A Prayer for the Dying (1987): This one’s not exactly one of Mike Hodges’s great achievements as a director. It tonally wavers between his rather different masterpieces already out at the time, Get Carter and Flash Gordon. So some of the film’s gangster/IRA business is more than just bordering on the camp (take nearly every single scene with Alan Bates’s gangster boss/mortician and much of the overdone Catholic imagery), while other parts of the film have the grey nihilism you’d probably expect from Hodges doing this specific plot. The film’s major problem is that these two sides of the film don’t actually seem to belong together at all, as if the director had used a coin toss before shooting any given scene to come up with its tone. It’s still an interesting film, and never a boring one, mind you, it’s just not terribly good. Though Mickey Rourke’s Irish accent is never less than hilarious.

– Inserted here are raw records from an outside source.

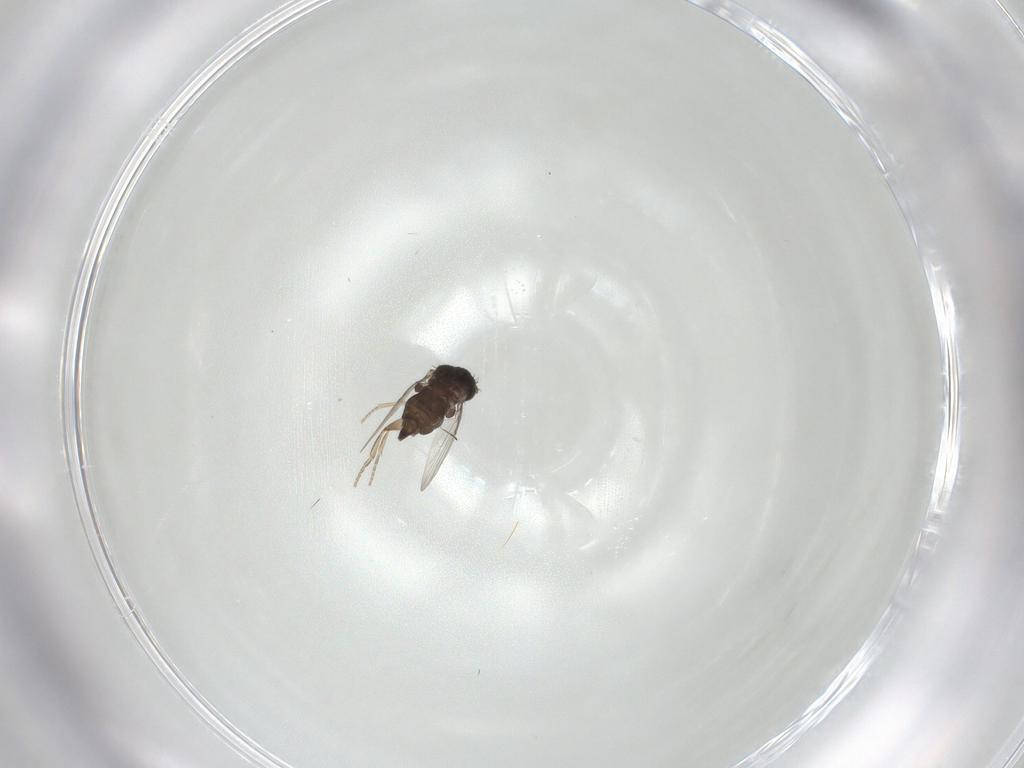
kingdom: Animalia
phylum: Arthropoda
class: Insecta
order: Diptera
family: Phoridae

The Closet aka 클로젯 (keul-lo-jet) (2018 or 2020, depending on the source): Kim Kwang-bin’s South Korean horror film about the disappearance of a daughter thanks to a creature that uses closet doors as dimension doors and the father (Ha Jung-woo) who is trying to rescue her with the help of a somewhat untrustworthy exorcist (Kim Nam-gil) is certainly not going to go down in my books as one of the great horror films from the country. It starts strong, connecting the shared trauma of father and daughter caused by the death of the mother in an accident nicely with the supernatural elements, but once the kid’s gone, things turn into a certainly fast and furious but also not terribly creepy or scary series of jump scares and okay horror set pieces, keeping everything that’s going on too much on the surface and too focussed on cheap and easy shocks. As a carnival ride, it’s still a fair piece of work.

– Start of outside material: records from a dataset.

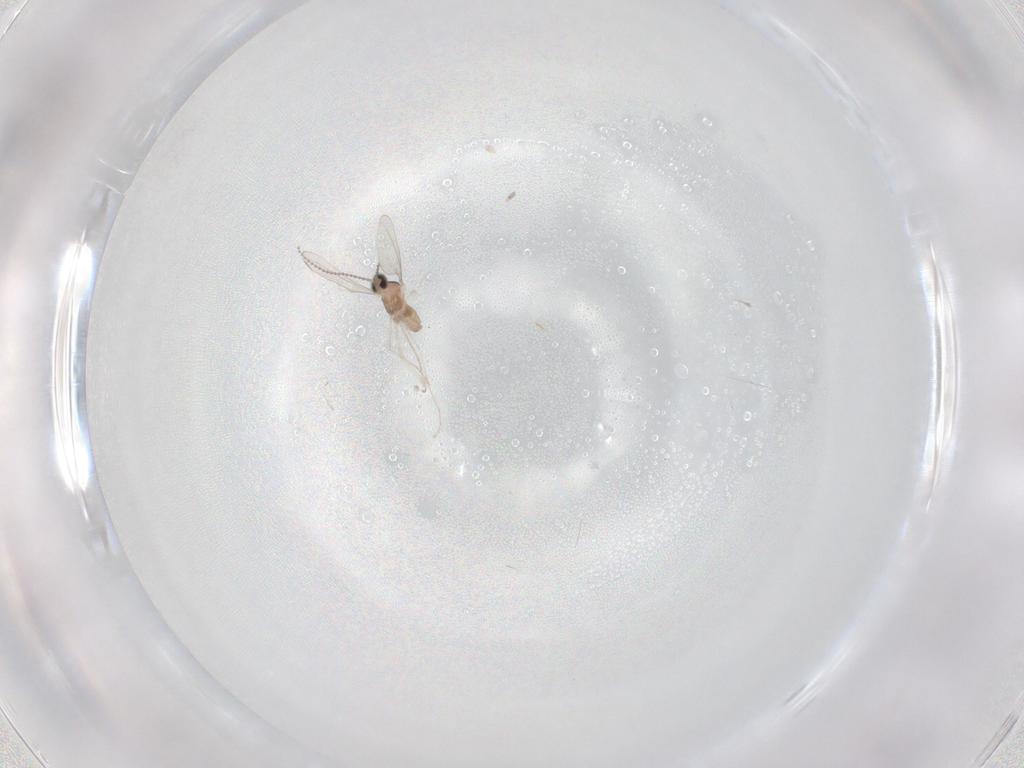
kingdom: Animalia
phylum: Arthropoda
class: Insecta
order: Diptera
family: Cecidomyiidae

The Big Swindle aka 범죄의 재구성 (2003): Also from South Korea but made a decade earlier, Choi Dong-hoon’s heist movie mixes broad and subtle comedy and silly and clever ideas to excellent effect, using the complicated flashback structure beloved by South Korean cinema at the time to make its series of heists, betrayals, revenges, secrets and lies rather more complicated than it actually is. Complicated, not confusing, though, for Choi has a clear eye for character motivation (even when these motives are hidden or confused), and while the characters’ various plans only make sense in a movie world, they absolutely make sense for these characters to have.


The film presents this with great verve, a love for visual gags, and a game cast consisting of people like Park Shin-yang, Baek Yoon-sik and Yum Jung-ah.